Fright Night has become a tradition for Eden and Ransom. A few years ago, the big party was the setting for one of their first dates, and now that they're married, it holds a sentimental value for them. They wouldn't miss it for the world.
This year they arrive dressed as the king and queen of the Underworld, Hades and Persephone, their costumes contrasting and complementing each other in light, gauzy fabrics and dark leather.
Eden's dress has hothouse blooms and stark vines sewn into the bodice with bloodred petals dusting the length of the filmy, ivory skirt. She wears a crown of flowers and crystals upon her head and a necklace of seed pearls, each carved into a tiny skull, about her throat. Her normally dark hair has been transformed, with the help of a simple glamour, into a long curtain of blood and honey. Her palms are stained with the arterial juice of a pomegranate and her fingertips have blackened with the chill of her lover's touch. His effect upon her is obvious: shadows of bones show in the exposed skin of her upper back, chest, and face, though whether their presence is marked by paint or by glamour is unclear.
Ransom's garments seem to be comprised of flesh and night, black leather hugging him from waist to heel and a long coat of leather and shearling hanging from his torso. His exposed chest and throat are a wasteland of pale, greying flesh and starkly shadowed bones. His face, too, is hollowed out with paint, the afterimage of teeth drawn upon his lips and his wolf-white eyes shining from within deep, black sockets. Like Eden, he's used a glamour to change his hair: it's as black as a raven's wing tonight, his fringe slanting low across his brow beneath the heavy weight of a spiked, iron crown. With the help of another glamour, vines and bright, red blooms grow from between the slats of his ribcage and poke their heads up from the well of a collarbone — his queen's effect upon him is as obvious as his is upon her.
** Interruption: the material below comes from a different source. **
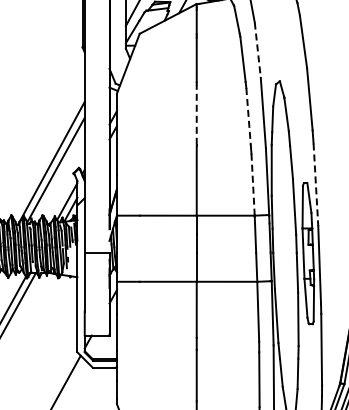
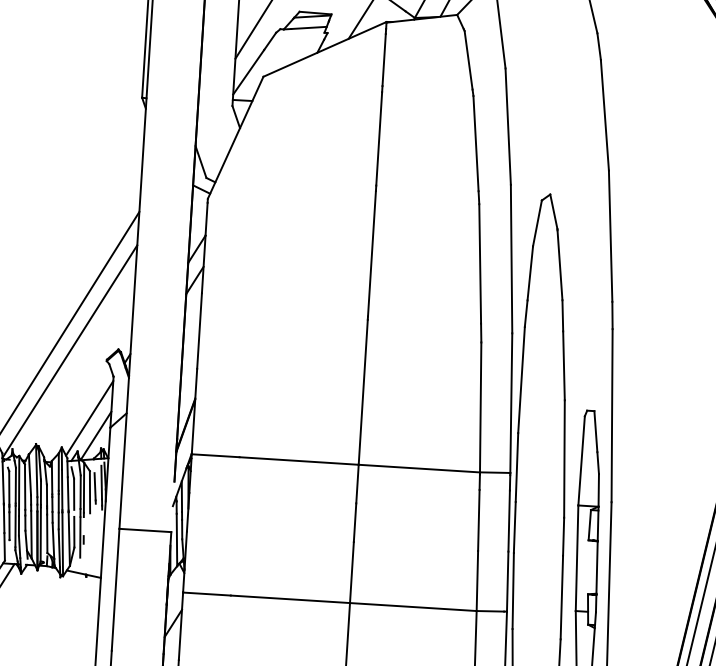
line: (257, 50) -> (507, 127), dashed -> solid
line: (196, 114) -> (371, 253), dashed -> solid
line: (248, 116) -> (480, 264), dashed -> solid
line: (253, 184) -> (481, 407), dashed -> solid
line: (315, 185) -> (611, 417), dashed -> solid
Rounding out their disguises is the wolfhound on loan from a friend — a massive, hulking beast with a wiry coat the color of Darkness itself and baleful, red eyes shining from each of its three heads. Only one of those heads is natural, of course, the others alive courtesies of yet another glamour, but in the darker corners of the party, it can be difficult to tell which is true and which is false. Though the hound is quiet for most of the night, Ransom keeps its leash wound tightly through his black-painted and claw-tipped fingers.